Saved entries

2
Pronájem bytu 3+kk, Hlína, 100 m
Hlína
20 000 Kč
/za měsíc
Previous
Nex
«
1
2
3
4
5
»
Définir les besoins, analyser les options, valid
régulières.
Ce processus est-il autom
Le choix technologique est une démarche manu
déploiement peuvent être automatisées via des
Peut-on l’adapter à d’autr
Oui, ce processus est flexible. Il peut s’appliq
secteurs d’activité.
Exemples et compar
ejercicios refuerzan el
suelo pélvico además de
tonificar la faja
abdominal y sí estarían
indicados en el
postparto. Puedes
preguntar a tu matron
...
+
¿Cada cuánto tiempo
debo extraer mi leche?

...

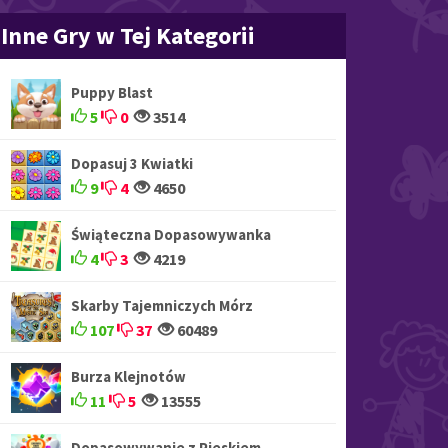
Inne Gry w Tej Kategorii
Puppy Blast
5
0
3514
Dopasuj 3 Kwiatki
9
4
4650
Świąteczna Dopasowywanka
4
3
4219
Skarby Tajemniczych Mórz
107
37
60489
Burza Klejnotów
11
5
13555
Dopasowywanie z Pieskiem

*ASSIGNMENT*
Give back exactly the lines above, from the line containing "preguntar a tu matron" through the line containing "debo extraer mi leche?", with both end lines and nothing more.

*PROBLEM SOLUTION*
preguntar a tu matron
...
+
¿Cada cuánto tiempo
debo extraer mi leche?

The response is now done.